Written exercise: Recast the stretch from the line containing "dtype=str, source=frame_above, format_hint=3h55" through the end of the records as a JSON list of strings, one string per line, omitting any blank lines.

Data entries:
>>>

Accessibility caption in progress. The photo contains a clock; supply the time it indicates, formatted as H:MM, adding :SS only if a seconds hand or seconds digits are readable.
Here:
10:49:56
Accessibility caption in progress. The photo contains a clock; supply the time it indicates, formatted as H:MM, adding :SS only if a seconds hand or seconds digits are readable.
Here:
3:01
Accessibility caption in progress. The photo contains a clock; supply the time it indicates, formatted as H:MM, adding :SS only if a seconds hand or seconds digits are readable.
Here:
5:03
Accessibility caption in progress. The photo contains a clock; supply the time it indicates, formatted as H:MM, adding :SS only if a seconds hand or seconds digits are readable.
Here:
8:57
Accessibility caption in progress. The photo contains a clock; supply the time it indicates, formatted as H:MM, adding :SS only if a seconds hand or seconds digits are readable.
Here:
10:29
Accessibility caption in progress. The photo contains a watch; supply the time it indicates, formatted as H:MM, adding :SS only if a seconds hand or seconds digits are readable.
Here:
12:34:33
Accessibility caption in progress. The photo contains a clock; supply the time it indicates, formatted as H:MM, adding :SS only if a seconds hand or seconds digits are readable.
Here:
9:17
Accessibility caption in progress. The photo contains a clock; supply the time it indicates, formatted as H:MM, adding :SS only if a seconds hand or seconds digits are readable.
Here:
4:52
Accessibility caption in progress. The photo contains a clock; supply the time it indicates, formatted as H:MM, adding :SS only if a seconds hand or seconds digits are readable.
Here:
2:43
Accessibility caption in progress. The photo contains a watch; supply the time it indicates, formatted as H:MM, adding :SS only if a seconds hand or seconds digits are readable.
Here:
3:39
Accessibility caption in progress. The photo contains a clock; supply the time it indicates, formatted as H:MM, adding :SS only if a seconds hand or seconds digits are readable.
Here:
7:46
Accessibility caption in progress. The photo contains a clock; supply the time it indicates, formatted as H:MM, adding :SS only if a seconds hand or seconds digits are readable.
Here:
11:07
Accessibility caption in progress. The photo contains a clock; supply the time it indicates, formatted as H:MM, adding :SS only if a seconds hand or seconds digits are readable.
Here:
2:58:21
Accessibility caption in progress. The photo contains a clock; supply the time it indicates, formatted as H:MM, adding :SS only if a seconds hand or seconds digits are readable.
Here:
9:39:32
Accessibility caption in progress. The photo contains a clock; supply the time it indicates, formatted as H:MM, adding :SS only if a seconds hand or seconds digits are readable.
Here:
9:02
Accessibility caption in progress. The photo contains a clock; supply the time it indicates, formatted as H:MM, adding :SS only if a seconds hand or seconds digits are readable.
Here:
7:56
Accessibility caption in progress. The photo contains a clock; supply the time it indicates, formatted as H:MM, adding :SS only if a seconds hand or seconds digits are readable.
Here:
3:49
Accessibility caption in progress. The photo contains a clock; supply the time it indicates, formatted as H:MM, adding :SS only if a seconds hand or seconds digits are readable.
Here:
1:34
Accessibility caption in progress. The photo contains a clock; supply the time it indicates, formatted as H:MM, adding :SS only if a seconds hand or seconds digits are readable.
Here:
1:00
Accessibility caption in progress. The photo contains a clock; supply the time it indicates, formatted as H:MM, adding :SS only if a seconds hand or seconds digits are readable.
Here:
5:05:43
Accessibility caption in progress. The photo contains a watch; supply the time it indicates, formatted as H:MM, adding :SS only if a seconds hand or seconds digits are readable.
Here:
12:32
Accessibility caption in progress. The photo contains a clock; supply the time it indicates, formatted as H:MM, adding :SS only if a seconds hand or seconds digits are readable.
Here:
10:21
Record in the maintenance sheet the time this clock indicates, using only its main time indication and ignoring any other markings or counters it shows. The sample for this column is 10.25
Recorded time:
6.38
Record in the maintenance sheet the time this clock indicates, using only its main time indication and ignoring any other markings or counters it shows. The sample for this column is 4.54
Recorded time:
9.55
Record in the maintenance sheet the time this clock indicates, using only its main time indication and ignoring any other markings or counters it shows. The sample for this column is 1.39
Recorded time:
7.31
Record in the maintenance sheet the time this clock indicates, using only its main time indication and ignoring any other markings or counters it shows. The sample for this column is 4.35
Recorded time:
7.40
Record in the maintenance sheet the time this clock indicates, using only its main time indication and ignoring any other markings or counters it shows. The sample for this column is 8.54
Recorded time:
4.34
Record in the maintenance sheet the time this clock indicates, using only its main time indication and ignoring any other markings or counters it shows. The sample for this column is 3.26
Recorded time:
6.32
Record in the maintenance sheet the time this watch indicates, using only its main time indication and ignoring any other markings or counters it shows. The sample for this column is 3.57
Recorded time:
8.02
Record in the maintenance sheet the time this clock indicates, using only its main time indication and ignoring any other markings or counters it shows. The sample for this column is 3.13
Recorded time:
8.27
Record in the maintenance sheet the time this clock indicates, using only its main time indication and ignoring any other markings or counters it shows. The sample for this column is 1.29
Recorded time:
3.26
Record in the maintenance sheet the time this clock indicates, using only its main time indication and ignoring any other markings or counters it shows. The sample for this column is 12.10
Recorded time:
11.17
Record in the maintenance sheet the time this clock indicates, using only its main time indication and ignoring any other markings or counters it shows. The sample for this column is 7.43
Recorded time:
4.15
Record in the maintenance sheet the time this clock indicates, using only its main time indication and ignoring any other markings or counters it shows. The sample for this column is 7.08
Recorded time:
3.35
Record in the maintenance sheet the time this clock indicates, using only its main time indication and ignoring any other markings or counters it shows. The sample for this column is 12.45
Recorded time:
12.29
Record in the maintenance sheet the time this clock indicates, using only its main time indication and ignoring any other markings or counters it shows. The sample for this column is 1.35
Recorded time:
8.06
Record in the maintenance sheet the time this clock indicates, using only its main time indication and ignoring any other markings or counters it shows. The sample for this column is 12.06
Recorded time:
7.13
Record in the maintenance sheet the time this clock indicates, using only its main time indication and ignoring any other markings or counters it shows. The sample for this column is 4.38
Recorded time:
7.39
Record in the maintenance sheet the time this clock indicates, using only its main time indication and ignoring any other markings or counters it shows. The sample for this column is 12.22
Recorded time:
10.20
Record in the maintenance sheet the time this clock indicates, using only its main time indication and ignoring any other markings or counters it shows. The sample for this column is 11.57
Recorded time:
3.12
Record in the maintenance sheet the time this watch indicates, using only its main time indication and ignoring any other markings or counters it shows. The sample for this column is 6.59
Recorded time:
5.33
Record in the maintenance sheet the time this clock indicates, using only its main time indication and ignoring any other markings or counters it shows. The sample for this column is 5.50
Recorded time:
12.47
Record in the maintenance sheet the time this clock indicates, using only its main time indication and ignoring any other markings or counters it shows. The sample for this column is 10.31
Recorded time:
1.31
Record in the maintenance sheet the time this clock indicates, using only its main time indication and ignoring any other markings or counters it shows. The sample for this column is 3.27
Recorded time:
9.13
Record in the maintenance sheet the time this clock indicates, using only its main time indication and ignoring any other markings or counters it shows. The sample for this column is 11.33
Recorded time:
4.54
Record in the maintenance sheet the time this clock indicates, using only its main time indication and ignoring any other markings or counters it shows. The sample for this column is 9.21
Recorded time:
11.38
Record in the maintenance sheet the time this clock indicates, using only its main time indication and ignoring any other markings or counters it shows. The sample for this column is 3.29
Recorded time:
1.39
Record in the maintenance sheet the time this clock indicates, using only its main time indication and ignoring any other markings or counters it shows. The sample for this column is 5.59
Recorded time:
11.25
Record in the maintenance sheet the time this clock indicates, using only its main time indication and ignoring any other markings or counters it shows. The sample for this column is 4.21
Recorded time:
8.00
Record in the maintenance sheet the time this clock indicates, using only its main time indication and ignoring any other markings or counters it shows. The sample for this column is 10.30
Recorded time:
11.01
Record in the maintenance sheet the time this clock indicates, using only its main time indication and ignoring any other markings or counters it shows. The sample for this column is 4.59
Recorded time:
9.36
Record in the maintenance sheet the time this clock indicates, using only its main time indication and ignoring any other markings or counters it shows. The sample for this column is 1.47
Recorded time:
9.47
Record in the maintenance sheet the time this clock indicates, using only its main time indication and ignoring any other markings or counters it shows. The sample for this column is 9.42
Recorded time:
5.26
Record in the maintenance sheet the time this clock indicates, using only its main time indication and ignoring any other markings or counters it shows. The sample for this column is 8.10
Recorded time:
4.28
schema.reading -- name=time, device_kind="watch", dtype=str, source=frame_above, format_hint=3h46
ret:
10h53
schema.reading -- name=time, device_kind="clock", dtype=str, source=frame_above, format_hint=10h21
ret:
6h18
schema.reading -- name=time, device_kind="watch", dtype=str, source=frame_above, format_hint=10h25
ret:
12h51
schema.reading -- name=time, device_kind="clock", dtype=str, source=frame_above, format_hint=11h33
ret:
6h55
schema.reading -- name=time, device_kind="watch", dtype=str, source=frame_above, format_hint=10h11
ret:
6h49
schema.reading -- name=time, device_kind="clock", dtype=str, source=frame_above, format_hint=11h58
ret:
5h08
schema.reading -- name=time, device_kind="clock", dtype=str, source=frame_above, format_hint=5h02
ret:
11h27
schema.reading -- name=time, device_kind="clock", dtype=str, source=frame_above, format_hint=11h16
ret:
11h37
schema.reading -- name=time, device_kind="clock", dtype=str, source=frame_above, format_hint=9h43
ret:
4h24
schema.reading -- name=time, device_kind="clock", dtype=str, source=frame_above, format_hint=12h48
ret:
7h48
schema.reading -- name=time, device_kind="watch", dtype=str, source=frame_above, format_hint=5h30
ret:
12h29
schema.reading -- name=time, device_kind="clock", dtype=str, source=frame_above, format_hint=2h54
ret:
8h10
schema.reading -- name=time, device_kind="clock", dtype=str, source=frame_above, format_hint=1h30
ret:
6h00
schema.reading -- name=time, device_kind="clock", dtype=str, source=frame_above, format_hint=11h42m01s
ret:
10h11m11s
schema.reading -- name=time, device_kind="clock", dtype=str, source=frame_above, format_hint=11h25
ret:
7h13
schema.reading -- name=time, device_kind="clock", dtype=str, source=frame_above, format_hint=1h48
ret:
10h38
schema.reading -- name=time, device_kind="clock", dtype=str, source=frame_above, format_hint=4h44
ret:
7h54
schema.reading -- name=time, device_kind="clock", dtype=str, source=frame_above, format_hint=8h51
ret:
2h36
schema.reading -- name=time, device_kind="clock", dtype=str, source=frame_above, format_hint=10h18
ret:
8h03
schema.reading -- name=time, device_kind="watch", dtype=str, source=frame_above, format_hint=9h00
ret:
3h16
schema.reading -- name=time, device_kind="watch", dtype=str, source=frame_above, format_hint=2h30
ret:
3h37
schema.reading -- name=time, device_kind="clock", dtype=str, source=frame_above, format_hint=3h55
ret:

<<<

Task answer:
[
  "schema.reading -- name=time, device_kind=\"clock\", dtype=str, source=frame_above, format_hint=3h55",
  "ret:"
]